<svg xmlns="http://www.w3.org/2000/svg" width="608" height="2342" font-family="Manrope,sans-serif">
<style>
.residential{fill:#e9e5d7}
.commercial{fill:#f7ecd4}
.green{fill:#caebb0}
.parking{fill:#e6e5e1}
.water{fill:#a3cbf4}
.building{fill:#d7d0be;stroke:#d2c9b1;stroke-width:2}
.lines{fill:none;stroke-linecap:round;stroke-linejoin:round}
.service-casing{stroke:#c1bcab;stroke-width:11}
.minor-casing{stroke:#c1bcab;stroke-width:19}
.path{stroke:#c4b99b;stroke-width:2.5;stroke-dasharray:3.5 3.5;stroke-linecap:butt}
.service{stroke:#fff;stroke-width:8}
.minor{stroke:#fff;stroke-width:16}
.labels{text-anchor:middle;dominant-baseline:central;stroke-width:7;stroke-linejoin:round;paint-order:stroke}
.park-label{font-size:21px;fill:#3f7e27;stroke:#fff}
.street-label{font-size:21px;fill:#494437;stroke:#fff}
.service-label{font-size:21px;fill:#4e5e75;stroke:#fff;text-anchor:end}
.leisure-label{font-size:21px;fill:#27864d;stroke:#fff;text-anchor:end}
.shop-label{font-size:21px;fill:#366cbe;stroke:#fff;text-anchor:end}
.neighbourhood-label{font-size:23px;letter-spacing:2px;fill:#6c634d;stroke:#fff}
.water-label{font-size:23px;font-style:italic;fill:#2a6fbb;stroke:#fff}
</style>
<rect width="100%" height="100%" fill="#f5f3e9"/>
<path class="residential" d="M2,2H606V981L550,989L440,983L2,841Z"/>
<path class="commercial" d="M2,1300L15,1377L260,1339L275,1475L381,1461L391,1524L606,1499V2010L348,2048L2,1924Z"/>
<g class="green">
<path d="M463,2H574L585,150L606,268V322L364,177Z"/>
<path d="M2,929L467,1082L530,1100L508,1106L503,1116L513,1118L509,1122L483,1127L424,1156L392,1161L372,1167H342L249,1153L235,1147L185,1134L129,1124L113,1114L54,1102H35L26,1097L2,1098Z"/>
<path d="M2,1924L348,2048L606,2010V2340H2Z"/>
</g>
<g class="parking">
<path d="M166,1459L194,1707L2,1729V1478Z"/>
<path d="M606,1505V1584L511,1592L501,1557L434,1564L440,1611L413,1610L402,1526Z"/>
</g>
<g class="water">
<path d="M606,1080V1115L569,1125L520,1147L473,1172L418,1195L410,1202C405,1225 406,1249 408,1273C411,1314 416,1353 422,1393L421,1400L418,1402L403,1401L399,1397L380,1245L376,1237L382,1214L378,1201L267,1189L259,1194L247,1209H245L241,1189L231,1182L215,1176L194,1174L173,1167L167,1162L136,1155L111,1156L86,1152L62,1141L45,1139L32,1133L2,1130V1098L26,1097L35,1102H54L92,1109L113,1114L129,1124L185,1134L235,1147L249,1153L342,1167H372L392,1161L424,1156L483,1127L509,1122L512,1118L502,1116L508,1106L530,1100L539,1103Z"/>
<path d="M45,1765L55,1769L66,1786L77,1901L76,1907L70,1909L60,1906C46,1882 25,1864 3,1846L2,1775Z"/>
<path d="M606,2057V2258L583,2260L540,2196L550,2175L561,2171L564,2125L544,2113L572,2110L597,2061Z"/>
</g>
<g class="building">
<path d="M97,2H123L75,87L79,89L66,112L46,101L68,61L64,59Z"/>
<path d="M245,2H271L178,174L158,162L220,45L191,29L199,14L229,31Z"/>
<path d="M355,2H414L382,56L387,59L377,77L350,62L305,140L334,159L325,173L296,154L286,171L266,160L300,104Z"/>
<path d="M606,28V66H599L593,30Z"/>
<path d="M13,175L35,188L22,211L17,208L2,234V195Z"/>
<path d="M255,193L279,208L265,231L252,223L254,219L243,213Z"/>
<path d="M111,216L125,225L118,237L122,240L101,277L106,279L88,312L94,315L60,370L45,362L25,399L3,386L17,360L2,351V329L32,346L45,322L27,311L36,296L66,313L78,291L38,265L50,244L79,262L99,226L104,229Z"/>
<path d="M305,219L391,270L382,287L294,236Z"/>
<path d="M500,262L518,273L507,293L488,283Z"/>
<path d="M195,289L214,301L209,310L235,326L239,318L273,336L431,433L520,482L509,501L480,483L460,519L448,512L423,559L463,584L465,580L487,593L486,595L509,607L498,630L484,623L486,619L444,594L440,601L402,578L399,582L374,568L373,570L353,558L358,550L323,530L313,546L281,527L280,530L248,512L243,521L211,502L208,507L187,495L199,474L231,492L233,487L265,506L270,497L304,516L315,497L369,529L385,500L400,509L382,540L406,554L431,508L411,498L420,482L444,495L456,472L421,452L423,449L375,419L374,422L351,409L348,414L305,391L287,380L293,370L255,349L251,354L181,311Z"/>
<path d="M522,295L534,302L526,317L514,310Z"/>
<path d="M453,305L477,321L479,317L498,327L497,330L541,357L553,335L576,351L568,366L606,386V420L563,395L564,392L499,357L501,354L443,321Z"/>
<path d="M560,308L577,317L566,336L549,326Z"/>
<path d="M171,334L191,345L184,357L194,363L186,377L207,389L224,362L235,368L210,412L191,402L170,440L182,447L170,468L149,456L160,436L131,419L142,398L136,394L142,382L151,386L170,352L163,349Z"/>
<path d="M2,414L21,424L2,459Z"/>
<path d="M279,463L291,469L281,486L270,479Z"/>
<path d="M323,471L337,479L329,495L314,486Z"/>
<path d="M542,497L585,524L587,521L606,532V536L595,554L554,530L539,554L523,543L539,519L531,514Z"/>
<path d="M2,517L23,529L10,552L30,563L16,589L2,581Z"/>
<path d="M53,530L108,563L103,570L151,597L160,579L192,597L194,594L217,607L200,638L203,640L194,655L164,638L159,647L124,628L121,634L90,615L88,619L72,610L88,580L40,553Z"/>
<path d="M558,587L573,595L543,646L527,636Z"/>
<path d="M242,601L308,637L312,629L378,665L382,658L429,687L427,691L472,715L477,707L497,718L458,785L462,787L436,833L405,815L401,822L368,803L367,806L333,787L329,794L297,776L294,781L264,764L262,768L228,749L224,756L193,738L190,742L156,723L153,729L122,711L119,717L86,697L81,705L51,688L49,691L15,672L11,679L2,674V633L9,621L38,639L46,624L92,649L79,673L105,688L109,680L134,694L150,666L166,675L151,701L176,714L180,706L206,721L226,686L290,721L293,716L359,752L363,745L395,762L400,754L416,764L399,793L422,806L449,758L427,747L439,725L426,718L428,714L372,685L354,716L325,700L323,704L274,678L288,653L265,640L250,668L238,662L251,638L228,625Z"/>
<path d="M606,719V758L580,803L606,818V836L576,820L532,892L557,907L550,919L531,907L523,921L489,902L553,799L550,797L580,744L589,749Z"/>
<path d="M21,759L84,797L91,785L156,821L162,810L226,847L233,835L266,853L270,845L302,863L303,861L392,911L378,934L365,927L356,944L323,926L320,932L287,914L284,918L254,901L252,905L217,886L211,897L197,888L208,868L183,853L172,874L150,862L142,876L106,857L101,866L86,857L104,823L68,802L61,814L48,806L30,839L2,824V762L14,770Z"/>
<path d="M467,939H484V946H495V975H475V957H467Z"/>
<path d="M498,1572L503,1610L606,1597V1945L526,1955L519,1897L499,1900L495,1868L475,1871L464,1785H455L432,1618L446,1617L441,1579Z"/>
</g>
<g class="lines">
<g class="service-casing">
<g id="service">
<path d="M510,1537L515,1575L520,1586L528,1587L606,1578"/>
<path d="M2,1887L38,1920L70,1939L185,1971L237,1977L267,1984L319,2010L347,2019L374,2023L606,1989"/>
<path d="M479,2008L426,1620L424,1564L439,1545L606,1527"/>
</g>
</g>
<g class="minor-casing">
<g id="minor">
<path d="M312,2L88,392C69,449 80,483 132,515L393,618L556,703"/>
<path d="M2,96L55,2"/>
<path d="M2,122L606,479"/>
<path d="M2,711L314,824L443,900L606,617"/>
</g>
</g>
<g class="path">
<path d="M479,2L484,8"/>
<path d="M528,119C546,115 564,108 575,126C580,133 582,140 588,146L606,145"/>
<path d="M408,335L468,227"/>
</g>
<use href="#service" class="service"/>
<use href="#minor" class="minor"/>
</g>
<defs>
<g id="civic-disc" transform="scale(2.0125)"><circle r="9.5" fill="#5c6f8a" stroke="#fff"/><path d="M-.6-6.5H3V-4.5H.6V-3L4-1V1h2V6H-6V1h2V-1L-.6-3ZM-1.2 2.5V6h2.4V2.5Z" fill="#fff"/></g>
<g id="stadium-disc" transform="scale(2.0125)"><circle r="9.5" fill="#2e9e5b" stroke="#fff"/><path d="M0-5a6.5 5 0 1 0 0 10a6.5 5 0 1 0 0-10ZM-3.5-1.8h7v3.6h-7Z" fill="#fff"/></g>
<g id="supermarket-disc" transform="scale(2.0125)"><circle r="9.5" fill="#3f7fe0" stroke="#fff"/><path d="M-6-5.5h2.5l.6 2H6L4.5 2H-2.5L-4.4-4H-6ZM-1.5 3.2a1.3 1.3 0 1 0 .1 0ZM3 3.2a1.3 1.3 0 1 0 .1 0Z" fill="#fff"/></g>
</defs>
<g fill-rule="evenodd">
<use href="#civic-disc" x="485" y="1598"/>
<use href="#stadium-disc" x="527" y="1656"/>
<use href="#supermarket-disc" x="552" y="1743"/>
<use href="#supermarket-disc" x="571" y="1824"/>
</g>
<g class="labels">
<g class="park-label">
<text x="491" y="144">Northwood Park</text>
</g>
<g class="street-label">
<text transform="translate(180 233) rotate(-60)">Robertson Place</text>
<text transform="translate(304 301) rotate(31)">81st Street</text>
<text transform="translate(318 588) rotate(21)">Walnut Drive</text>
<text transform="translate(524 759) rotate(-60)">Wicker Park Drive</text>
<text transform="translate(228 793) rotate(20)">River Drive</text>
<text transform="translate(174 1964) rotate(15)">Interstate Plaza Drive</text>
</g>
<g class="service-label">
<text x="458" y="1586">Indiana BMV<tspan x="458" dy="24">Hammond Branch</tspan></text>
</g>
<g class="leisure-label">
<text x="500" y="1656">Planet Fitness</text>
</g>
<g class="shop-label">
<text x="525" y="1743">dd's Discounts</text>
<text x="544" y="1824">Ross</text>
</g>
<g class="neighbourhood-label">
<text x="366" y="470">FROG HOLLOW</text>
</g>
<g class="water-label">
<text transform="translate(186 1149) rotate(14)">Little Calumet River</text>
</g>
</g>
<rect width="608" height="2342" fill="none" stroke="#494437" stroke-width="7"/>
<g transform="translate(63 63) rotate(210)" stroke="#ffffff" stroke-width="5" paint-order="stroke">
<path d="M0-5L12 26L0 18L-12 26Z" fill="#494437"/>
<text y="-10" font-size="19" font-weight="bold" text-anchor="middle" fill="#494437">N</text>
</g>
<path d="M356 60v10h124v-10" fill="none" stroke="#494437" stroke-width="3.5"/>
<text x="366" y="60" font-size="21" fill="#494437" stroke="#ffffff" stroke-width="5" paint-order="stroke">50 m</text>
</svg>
□ □ □
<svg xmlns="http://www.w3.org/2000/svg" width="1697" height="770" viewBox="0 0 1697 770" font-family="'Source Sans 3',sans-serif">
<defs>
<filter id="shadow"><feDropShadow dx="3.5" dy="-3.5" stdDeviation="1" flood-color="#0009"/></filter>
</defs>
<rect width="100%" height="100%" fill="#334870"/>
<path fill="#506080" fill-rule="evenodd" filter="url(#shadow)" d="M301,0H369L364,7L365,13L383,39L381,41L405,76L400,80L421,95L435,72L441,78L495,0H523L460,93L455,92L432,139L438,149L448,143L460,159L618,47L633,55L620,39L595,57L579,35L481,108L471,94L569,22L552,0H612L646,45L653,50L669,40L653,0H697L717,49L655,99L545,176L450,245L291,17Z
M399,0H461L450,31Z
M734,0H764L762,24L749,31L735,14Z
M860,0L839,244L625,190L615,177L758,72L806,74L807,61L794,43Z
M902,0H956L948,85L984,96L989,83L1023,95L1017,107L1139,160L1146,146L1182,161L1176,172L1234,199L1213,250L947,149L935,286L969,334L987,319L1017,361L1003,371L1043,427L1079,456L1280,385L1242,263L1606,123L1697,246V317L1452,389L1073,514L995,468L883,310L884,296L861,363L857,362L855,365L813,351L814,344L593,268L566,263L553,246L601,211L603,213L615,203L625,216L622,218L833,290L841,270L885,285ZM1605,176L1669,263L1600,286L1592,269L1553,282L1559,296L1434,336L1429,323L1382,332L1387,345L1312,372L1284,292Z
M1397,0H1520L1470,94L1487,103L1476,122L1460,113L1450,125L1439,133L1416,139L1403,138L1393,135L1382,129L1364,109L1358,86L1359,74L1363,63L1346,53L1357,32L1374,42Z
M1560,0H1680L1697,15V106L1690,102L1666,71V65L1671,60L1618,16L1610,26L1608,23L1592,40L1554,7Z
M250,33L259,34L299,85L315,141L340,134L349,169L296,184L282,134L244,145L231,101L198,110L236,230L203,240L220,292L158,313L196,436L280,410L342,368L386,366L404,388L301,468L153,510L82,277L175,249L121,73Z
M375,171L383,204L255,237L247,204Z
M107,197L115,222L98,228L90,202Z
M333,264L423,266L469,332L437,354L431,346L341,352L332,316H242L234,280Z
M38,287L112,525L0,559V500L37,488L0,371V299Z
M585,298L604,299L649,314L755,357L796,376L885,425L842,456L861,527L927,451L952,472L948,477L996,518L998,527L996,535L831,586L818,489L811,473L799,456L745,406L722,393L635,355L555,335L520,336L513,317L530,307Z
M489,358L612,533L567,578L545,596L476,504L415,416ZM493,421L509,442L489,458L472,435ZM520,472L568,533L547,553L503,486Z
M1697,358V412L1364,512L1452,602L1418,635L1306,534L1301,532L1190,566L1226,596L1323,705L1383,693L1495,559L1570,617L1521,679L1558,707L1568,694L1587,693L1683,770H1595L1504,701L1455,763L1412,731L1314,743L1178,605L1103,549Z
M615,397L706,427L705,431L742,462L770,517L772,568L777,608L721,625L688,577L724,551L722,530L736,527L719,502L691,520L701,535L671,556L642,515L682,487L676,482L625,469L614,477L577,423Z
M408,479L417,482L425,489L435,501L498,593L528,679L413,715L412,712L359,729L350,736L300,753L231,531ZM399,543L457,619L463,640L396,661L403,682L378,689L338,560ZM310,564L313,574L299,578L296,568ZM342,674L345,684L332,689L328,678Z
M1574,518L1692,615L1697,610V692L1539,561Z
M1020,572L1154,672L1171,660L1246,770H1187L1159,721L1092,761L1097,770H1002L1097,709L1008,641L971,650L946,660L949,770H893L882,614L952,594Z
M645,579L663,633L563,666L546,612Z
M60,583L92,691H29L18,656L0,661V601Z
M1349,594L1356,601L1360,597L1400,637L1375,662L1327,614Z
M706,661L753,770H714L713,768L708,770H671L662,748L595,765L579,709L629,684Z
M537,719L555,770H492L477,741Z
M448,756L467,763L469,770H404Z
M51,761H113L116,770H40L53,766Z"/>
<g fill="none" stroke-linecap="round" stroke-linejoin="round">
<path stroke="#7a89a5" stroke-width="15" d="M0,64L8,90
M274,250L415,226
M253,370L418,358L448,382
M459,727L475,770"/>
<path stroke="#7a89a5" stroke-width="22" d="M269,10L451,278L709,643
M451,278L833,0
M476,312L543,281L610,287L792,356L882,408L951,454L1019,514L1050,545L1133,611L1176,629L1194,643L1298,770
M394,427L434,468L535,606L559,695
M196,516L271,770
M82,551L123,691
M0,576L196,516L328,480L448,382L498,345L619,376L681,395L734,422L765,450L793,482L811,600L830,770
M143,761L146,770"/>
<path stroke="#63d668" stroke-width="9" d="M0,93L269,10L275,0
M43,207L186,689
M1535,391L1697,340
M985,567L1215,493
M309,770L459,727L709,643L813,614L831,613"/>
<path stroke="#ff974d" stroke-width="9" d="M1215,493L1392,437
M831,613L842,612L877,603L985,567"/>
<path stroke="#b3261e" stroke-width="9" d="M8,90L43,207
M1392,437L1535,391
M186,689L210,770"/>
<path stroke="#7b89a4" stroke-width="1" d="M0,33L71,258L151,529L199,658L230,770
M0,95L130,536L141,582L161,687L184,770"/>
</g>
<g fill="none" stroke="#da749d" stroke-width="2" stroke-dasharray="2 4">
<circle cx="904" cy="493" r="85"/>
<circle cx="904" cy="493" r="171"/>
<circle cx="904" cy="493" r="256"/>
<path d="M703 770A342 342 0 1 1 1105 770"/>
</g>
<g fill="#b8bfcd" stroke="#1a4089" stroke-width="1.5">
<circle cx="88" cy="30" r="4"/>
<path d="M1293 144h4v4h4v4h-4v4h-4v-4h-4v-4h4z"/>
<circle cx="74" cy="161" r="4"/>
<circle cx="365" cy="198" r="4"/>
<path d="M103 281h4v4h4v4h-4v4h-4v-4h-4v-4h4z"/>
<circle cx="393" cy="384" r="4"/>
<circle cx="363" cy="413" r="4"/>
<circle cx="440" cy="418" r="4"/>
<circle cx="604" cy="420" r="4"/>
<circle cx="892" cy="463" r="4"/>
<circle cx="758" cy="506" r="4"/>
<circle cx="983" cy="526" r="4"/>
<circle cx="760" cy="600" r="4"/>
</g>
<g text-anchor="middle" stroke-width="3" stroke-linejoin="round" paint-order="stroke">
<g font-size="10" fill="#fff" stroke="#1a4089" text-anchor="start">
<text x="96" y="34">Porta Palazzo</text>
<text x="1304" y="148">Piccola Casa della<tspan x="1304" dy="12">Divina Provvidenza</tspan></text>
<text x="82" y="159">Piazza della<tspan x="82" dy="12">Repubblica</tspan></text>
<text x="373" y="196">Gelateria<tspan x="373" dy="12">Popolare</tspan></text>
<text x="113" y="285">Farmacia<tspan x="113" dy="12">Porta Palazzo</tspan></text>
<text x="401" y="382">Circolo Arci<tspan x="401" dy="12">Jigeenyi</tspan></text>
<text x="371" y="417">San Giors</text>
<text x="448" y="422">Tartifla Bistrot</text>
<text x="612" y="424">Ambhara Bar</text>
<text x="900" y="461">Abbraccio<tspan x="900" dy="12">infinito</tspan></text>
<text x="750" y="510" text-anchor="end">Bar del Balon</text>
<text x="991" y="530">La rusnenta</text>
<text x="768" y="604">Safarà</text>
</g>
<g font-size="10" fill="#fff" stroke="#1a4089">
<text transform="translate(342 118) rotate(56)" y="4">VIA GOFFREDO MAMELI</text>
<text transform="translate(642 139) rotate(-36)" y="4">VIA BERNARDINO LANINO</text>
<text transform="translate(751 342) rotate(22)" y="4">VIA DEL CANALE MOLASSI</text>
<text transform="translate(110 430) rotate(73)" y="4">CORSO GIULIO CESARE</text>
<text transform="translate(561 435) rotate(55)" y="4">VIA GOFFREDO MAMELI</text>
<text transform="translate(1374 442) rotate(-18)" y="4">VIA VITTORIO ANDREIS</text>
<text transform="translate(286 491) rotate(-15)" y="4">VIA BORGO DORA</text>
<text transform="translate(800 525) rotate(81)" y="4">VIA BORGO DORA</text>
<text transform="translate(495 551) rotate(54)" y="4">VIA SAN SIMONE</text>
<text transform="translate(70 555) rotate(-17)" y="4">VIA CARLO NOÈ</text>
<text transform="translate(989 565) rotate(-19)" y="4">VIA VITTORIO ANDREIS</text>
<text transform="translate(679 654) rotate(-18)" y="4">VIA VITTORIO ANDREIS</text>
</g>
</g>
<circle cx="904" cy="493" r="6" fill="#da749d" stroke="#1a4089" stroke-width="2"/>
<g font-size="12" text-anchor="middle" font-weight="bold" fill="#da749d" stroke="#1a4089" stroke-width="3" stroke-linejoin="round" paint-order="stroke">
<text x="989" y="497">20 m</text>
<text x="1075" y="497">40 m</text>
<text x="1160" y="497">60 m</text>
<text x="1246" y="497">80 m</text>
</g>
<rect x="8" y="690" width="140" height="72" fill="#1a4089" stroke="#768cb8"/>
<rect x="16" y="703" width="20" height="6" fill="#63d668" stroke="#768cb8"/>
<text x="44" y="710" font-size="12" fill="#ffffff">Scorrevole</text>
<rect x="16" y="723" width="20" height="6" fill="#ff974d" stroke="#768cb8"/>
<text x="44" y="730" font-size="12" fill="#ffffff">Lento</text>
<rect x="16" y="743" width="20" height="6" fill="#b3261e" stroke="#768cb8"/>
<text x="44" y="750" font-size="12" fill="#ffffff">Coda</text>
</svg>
□ □ □
▶ [What needs to be done] Could you count the lines of the listing above that hold the word "filter" and give only the total?

▶ [Result of this task] 2